When you don’t really know a particular domain, it’s like walking into a dark room with only a small flashlight. As you point the flashlight around the room, you get a better sense of how big the room is, what’s on the floor, how tall the ceilings are, etc. It takes time and it takes a lot of exploration to get a better perspective.

Logical boundaries own a set of business capabilities and the data behind those capabilities. Within a logical boundary, there are long-running business processes and workflows. These also might span multiple logical boundaries.

CRUD (Create-Read-Update-Delete) has its place, but not the heart of the system which generally has a lot of complexity. The outer edge of your system has boundaries that are more in a supporting role for reference data can often be CRUD or be an external system/service that you integrate with.

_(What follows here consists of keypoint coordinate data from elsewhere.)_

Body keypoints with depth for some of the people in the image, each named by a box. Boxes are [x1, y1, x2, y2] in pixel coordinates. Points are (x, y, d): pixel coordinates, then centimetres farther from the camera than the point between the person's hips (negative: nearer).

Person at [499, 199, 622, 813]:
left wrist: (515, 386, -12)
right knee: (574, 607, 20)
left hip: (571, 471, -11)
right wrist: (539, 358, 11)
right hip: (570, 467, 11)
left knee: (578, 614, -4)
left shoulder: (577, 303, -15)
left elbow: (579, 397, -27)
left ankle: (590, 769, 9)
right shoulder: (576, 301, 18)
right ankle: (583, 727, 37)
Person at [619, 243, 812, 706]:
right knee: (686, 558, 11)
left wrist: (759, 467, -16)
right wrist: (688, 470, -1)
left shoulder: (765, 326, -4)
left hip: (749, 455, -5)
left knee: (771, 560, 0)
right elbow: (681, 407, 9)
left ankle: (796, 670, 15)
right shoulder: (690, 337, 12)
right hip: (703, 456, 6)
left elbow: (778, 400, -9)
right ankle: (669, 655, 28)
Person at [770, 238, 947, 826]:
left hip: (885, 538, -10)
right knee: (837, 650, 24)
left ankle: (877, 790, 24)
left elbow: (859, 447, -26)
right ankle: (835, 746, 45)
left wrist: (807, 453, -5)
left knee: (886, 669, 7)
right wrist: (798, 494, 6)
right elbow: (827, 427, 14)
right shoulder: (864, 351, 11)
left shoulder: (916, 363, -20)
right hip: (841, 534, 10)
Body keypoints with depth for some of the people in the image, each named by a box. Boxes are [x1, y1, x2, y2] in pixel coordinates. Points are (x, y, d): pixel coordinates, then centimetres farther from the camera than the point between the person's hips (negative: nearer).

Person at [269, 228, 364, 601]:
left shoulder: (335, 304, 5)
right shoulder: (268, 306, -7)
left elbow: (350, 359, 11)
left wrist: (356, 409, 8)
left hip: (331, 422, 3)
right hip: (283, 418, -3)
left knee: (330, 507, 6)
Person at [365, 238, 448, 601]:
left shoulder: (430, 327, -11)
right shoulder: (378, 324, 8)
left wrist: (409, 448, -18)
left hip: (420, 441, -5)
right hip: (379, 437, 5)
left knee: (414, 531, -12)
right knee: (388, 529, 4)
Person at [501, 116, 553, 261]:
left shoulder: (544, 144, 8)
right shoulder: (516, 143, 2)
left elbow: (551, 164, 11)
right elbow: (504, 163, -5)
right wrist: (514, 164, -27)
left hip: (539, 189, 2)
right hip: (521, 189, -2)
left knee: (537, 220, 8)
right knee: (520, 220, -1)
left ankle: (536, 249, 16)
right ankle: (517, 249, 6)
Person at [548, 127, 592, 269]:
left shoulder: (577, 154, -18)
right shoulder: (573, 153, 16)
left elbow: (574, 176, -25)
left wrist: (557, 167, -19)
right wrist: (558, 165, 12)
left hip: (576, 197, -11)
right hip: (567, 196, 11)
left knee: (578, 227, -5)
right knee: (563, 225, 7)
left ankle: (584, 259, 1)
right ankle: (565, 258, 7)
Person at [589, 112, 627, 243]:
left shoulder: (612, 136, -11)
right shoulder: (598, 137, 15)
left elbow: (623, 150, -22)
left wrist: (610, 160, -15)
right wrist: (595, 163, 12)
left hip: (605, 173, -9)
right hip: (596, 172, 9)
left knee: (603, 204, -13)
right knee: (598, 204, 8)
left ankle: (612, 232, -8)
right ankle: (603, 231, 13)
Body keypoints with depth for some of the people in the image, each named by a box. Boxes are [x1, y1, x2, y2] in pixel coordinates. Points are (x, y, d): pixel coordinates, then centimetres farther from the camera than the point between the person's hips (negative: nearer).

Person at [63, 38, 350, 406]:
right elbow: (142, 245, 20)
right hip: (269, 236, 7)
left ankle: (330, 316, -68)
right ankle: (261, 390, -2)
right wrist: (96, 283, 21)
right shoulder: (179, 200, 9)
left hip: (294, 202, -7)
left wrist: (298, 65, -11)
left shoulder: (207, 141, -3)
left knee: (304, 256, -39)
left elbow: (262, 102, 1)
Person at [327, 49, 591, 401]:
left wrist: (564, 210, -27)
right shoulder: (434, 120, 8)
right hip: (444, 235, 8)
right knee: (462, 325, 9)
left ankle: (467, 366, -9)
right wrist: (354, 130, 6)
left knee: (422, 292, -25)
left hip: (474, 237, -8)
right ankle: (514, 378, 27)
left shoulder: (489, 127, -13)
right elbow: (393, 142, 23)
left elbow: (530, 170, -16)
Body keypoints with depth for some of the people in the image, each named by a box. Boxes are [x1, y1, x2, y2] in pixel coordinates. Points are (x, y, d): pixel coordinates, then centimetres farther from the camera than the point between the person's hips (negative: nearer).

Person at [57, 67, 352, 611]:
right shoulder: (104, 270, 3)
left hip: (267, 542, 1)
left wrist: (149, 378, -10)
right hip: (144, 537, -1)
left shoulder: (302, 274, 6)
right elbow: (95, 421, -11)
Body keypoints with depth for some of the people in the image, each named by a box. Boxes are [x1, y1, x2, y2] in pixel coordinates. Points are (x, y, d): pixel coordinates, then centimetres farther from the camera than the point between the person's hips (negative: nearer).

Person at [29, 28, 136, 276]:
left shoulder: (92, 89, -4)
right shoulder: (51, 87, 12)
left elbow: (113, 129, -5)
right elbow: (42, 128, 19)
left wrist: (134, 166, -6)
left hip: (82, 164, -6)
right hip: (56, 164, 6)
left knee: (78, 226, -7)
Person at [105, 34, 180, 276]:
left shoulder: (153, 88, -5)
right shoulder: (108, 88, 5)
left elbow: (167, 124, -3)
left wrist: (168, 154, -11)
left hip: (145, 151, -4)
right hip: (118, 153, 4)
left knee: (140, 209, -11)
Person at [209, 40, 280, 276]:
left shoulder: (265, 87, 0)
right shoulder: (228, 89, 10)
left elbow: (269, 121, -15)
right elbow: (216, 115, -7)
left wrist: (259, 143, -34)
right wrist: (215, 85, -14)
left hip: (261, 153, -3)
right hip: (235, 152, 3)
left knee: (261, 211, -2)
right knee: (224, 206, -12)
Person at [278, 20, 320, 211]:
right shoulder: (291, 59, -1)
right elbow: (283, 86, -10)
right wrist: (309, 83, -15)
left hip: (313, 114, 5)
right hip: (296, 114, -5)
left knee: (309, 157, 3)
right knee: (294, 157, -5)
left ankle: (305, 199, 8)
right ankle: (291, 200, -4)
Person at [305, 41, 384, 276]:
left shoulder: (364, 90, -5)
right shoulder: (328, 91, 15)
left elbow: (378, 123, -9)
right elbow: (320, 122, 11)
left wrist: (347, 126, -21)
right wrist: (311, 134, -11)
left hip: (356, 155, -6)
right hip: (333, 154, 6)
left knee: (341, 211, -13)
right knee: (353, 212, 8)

Define logical boundaries that isolate the business capabilities your system provides.

Coupling & Cohesion

Fundamentally understand Coupling & Cohesion. Seemingly every design decision revolves around these two concepts.

coupling is the degree of interdependence between software modules; a measure of how closely connected two routines or modules are

https://en.wikipedia.org/wiki/Coupling_(computer_programming)

cohesion refers to the degree to which the elements inside a module belong together.

https://en.wikipedia.org/wiki/Cohesion_(computer_science)

Circling back to the earlier section about defining Logical Boundaries is exactly about trying to achieve a high level of functional cohesion. Logical boundaries will have some degree of coupling because they will need to interact with each other.

Ian said it perfectly. It’s all about trade-offs.

Complexity

If you’re in a complex business domain, managing complexity can be difficult. But don’t make it even worst by adding unneeded technical complexity. This happens way too often by developers wanting to use new technology/library/framework without any idea if it solves a problem they actually have.

Complexity also comes in the form of logical boundaries as well as coupling & cohesion.

Defining logical boundaries is trying to prevent you from creating a giant turd pile (big ball of mud). Ultimately you’re trying to build a set of smaller turd piles. This allows you to isolate the complexity to a smaller logical boundary that is limited in scope.

As much as you think the system you’re building is going to be perfect, over time different insights and gaining new knowledge will mean that the overall design will be less ideal than you want it to be. And that’s OK!

Isolate complexity the best you can give your understanding at the time of making a decision. Understand that you won’t get it completely right. However, DO NOT add unneeded technical complexity because a discovered a new design pattern, library, framework, etc that you think will solve all of your problems. Also, DO NOT add unneeded complexity based on assumptions or “what ifs” that you think might be needed to make the system more flexible possibly in the future. Give yourself options but not at a high cost of complexity.

Know what you don’t know

There is so much to learn in software it’s pretty much impossible to know everything. However, it is helpful to have a surface-level knowledge or just be aware of the current landscape. That doesn’t mean you need to be an expert at all, rather the opposite. Just being aware of a new tool/framework/platform and the problems it solves can be really helpful if you find yourself with that problem.

The key is acknowledging that you aren’t an expert but rather only have entry-level knowledge.

Don’t be an Expert Beginner.

My software developer advice is to realize that there is a mountain of knowledge you just don’t have and that you don’t know what you don’t know. That’s OK! Don’t take yourself too seriously.